Una domenica all'insegna dell'orgoglio, della memoria e del senso di comunità quella vissuta domenica 20 luglio 2025 a Soligo, dove il Gruppo Alpini Soligo M.O.V.M. Sante Dorigo ha festeggiato con entusiasmo l'inaugurazione della nuova piazzetta, verso la quale si affaccia la sede, arricchita da un'opera unica nel suo genere: una panchina a forma di penna d'alpino, realizzata dall'artista Valentino Moro di Miane.
La cerimonia, partecipata da autorità civili, militari e da numerosi cittadini, ha rappresentato un momento significativo per la comunità. Dopo l'alzabandiera e la deposizione di una corona al monumento dedicato a Sante Dorigo, il corteo ha sfilato lungo le vie del paese fino a raggiungere la sede del Gruppo.
Qui il capogruppo ha preso la parola per ricordare l'importanza del ricordo e della coesione, valori che da sempre caratterizzano l'Associazione Nazionale Alpini.
Particolarmente emozionante il momento dello svelamento della panchina artistica, collocata al centro della nuova piazzetta. L'opera, in metallo e marmo, riproduce con maestria e simbolismo la celebre penna che adorna il cappello alpino: un omaggio all'identità, al sacrificio e alla fierezza del corpo degli Alpini. Valentino Moro, artista noto per le sue installazioni dal forte impatto emotivo, ha voluto esprimere attraverso linee semplici ma potenti “la leggerezza del ricordo e la solidità dei valori alpini”.
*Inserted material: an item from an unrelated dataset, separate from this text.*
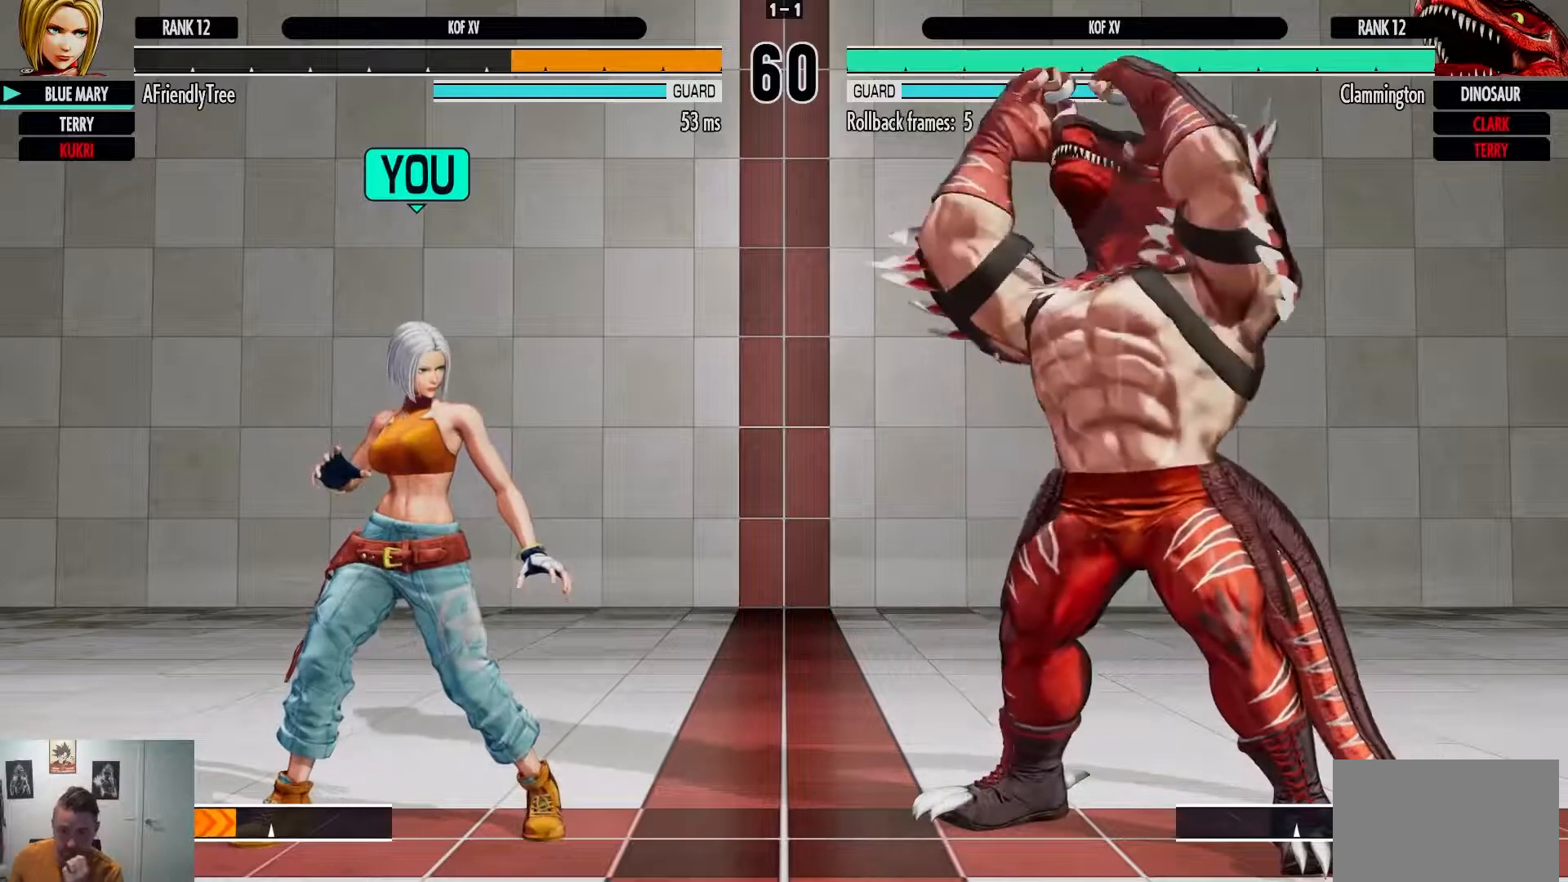
{"buttons": [], "left_stick": "center", "events": []}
A seguire la giornata è proseguita con il pranzo e momenti di convivialità sotto il tendone allestito presso l'Eremo di San Gallo, arricchito dalla presenza della Fanfara Alpina di Conegliano; canti, racconti e tanta allegria in pieno spirito alpino. Presente anche una rappresentanza delle Penne Nere dei gruppi limitrofi, che hanno voluto testimoniare la vicinanza a una realtà da sempre attiva sul territorio.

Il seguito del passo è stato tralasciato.